What’s really great about Attack of the Slime People, outside of the expert way it handles its hilarity, is that King and Tiffi are fearless in their desire to entertain. They inject all kinds of mayhem into this movie, from goofy fake names (just try and pronounce police detective Bacon’s moniker – I dare you) to Flavinoid’s issue with dogs. The insider jabs, like namedropping and referencing, also work well, as do the times when King just holds the camera on his star and lets those slightly smoke-stained pearly whites do the talking. From his frequent hooker show/slap downs to the spastic way he carries himself, Buddy Flavinoid is a crazy cult creation – and a surefire cinema superstar. Even if Ed Wood truly could direct rings around this stilted human statue, he’d never have our hero’s flair for flopsweat.
In a realm which regularly congratulates itself for being better and more artistically in touch with its source inspiration than the audience it caters to, it’s nice to see a clever collaboration like Attack of the Slime People. While budgetary reasons keep us from ever witnessing a frame of Flavinoid’s failed oeuvre (it would be super sweet to check out some Atomic Reptile sequences, though), we really don’t need the added illustration.

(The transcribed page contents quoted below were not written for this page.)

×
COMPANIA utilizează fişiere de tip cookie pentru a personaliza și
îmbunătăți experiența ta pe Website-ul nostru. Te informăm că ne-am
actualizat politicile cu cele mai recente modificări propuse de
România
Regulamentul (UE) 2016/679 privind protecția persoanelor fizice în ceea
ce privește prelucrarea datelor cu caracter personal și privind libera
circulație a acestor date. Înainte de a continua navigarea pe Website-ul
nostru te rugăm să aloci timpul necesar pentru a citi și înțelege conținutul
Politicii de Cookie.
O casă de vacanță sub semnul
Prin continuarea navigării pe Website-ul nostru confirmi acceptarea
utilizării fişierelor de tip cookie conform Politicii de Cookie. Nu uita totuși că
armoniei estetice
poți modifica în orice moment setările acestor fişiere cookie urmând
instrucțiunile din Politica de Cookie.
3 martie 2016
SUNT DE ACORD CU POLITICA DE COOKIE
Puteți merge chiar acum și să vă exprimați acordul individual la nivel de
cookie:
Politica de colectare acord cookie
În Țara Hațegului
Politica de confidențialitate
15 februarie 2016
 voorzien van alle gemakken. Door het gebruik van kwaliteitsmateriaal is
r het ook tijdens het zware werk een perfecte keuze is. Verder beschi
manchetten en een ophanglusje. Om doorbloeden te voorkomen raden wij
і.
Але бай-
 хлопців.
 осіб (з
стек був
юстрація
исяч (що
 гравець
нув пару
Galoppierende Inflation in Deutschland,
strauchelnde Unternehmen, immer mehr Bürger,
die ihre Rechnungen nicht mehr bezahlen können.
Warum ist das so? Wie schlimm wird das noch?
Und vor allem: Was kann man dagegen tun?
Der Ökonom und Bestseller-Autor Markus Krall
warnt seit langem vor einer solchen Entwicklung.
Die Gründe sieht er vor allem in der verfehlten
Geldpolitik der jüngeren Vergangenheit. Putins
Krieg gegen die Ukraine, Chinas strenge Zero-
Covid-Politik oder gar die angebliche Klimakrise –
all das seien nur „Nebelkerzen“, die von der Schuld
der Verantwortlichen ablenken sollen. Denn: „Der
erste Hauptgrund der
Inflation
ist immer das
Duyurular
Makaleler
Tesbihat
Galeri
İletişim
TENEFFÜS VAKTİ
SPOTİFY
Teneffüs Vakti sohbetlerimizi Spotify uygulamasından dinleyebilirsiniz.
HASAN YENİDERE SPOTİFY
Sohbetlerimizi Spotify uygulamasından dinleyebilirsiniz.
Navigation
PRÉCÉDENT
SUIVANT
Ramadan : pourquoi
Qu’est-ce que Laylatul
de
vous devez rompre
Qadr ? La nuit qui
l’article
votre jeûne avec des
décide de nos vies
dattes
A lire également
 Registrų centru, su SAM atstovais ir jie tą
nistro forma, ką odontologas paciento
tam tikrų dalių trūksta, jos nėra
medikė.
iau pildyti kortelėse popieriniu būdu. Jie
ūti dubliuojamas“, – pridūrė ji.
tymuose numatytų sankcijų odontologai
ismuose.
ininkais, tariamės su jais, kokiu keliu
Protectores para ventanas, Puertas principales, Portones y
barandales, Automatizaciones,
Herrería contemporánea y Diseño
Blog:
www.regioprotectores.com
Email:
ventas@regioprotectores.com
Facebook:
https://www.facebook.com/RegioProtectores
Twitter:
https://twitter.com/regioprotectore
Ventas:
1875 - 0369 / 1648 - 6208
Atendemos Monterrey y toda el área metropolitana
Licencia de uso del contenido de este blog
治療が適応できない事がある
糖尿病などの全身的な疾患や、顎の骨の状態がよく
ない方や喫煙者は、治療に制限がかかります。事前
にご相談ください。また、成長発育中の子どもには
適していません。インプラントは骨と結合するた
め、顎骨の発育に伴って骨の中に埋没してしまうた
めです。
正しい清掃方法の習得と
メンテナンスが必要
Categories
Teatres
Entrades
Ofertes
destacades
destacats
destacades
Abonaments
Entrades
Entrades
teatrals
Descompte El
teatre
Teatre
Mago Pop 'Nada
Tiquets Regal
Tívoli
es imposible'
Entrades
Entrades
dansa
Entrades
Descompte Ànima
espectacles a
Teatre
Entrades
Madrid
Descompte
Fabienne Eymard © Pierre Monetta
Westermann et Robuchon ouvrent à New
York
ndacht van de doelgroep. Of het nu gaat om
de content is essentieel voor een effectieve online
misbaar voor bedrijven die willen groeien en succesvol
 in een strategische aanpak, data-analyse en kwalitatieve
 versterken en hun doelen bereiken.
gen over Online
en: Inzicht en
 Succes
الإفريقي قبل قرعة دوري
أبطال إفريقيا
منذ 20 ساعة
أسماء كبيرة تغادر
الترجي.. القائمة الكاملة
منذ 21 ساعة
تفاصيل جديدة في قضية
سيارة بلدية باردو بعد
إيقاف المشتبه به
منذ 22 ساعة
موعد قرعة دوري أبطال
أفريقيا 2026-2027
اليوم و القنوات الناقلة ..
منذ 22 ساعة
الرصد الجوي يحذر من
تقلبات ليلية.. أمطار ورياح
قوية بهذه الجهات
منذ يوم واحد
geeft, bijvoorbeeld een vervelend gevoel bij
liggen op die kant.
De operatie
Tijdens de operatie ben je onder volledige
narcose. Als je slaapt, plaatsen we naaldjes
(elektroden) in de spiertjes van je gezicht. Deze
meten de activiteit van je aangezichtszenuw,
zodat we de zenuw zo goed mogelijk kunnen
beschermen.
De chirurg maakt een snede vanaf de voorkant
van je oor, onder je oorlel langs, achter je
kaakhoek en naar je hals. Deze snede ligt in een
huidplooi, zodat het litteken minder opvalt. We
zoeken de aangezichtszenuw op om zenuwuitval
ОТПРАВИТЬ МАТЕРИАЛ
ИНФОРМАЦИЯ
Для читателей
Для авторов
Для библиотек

It’s clear from their approach and attention to detail that King and Tiffi totally understand this filmic failure. If he isn’t Hollywood hope perverted, he’s definitely the dream deferred. It’s easy to see why so many Tinseltown types move from a night of 1000 stars to a day with the locusts. Attack of the Slime People may sound like another typical bit of Bert I. Gordon ’50s falderal. Instead, it’s an outsider send-up that’s as cheeky as it is clever.